Petugas yang berjaga pun hanya diam menyaksikan pria tersebut membongkar pembatas jalan. Pria itu pun terus mendorong pembatas jalan berulang kali. Namun, sembari ia membongkar, para petugas terus mengembalikannya ke posisi semula.

Akibat Depresi

Peristiwa ini dibenarkan oleh Kabid Humas Polda Jateng Kombes Pol Iskandar Fitriana Sutisna. Diketahui, pria tersebut bernama Tukijo (50), seorang warga kampung Sarwodadi Kelurahan Tawangsari Kabupaten Wonosobo.

Tukijo bekerja sebagai penjahit yang setiap hari mangkal di trotoar depan BRI Ruko Pasar Induk Wonosobo, tidak jauh dari lokasi kejadian.

Menanggapi kejadian tersebut, Kombes Pol Iskandar menuturkan, sebelumnya pria tersebut sudah diperingatkan. Ia berkali-kali diperingatkan untuk mengenakan masker sebagai upaya pencegahan penyebaran virus corona. Namun, menurut Iskandar, Tukijo tetap enggan memakai masker.

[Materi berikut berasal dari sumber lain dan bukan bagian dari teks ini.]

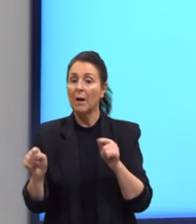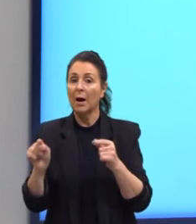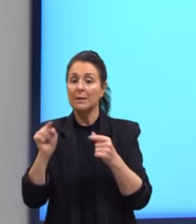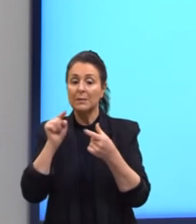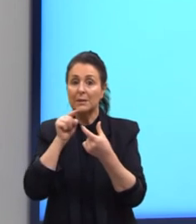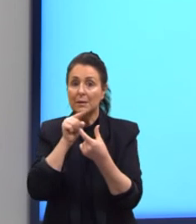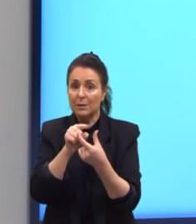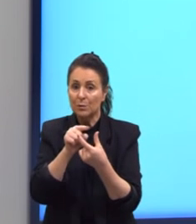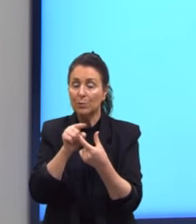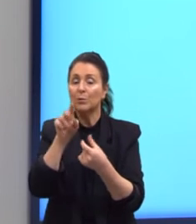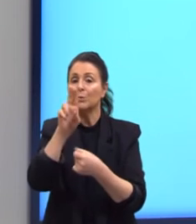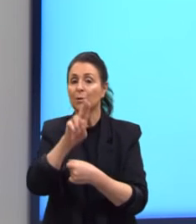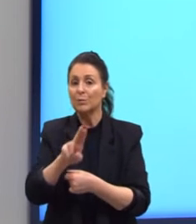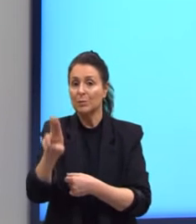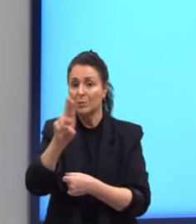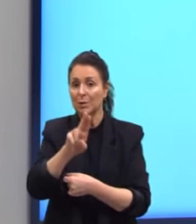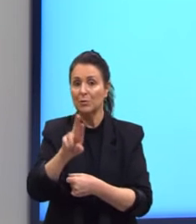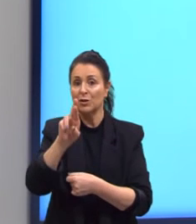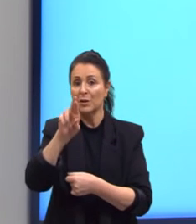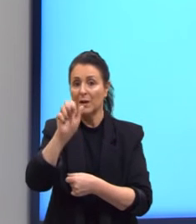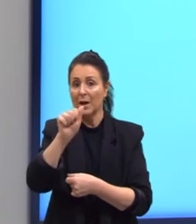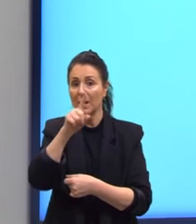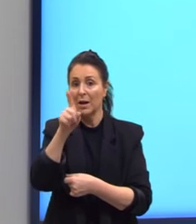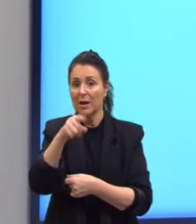chamamos de razão de uma PA.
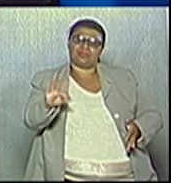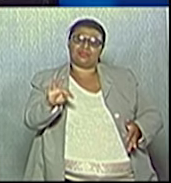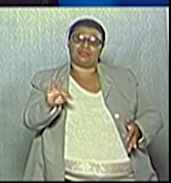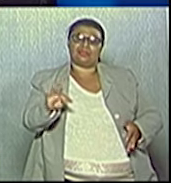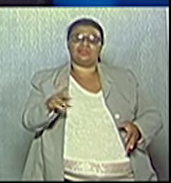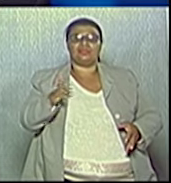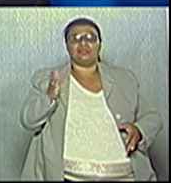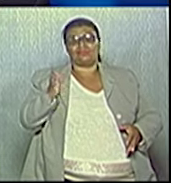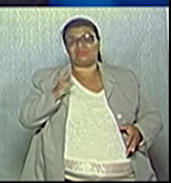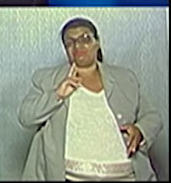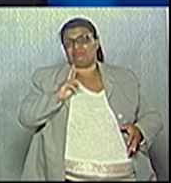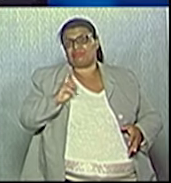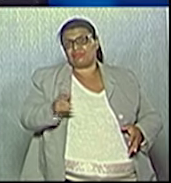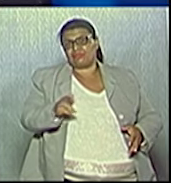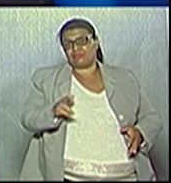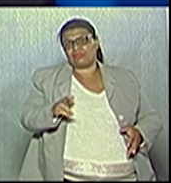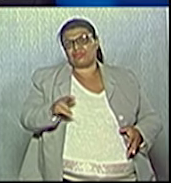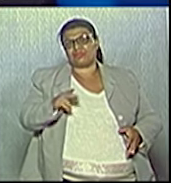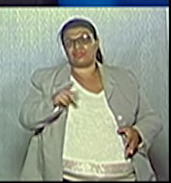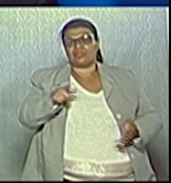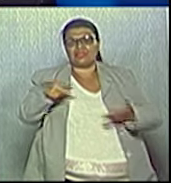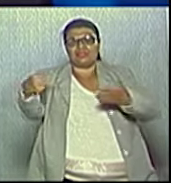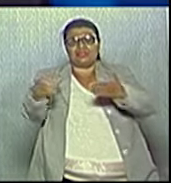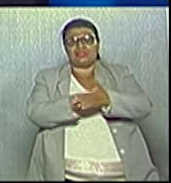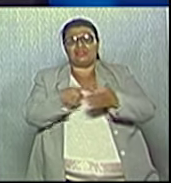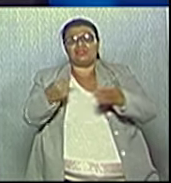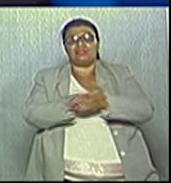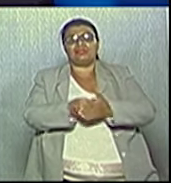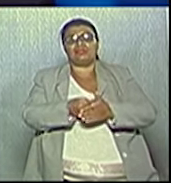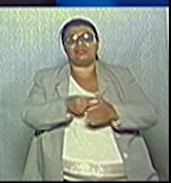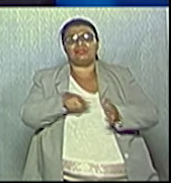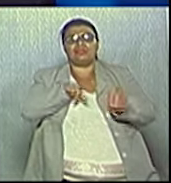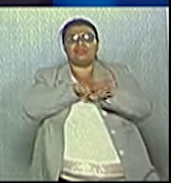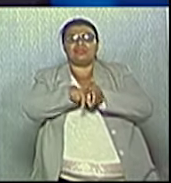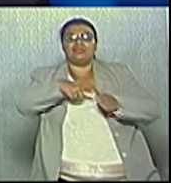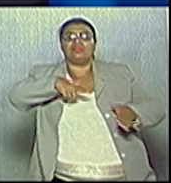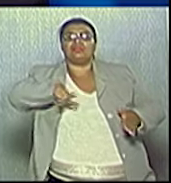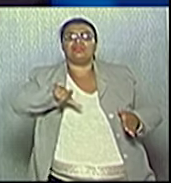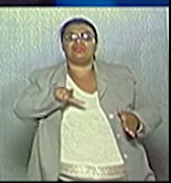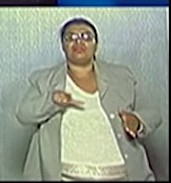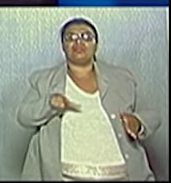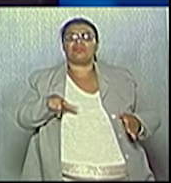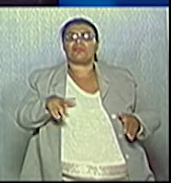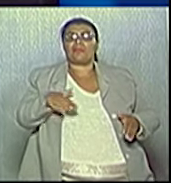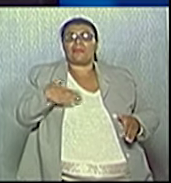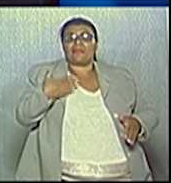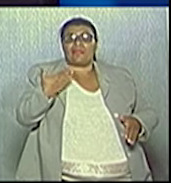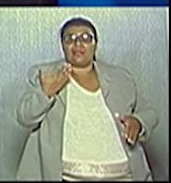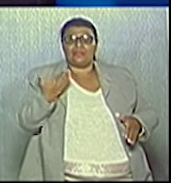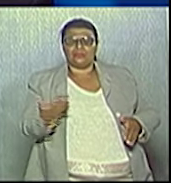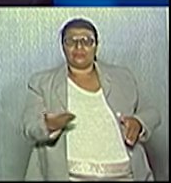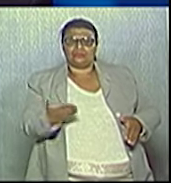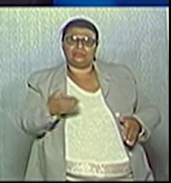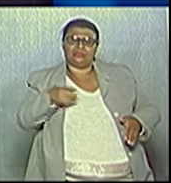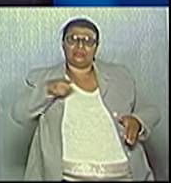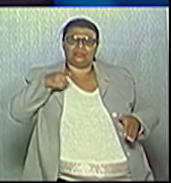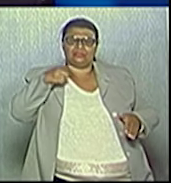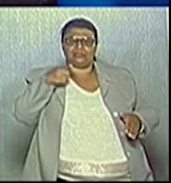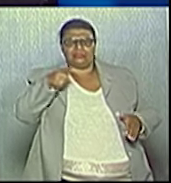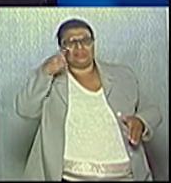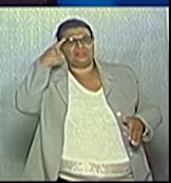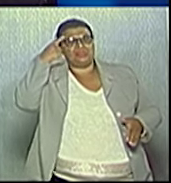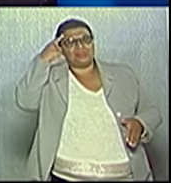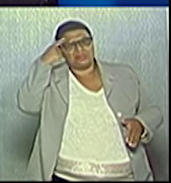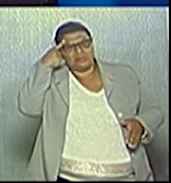respondeu integralmente a pergunta e me dá o direito de insistir. A partir de que momento o senhor passou a ter consciência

"Kami memberikan nasihat cukup lama lantaran pria itu tetap tidak mau pakai masker," terang Iskandar kepada Tribun Jateng, Senin (25/5/2020).

Pihaknya menuturkan, peristiwa tersebut terjadi pada hari raya Idul Fitri, Minggu (24/5/2020) kemarin. Iskandar membenarkan pria tersebut berulah dengan membongkar atau membuka blokade watter barrier.

Padahal, fungsi pembatas jalan tersebut untuk mengurangi kepadatan arus lalu lintas di pasar Induk Wonosobo. Setelah tindakan tersebut, petugas membawa pria itu ke polsek setempat. Keluarga yang bersangkutan juga sudah dipanggil.

Iskandar mengungkapkan, kini pria itu bersama keluarganya sudah menyadari kesalahannya dan meminta maaf serta sudah mau menggunakan masker. Dari kejadian tersebut, Iskandar meminta kepada masyarakat untuk mematuhi protokol kesehatan yang ada.

Menginggat betapa susahnya para petugas medis menangani pasien positif corona di rumah sakit.

"Patuhi anjuran Pemerintah, pakai masker dan hindari kerumunan untuk mencegah penyebaran virus corona," terangnya.

Diketahui, pria tersebut kini sudah diserahkan kepada keluarga. Pihak keluarga juga memberikan keterangan bahwa memang yang bersangkutan dalam kondisi depresi.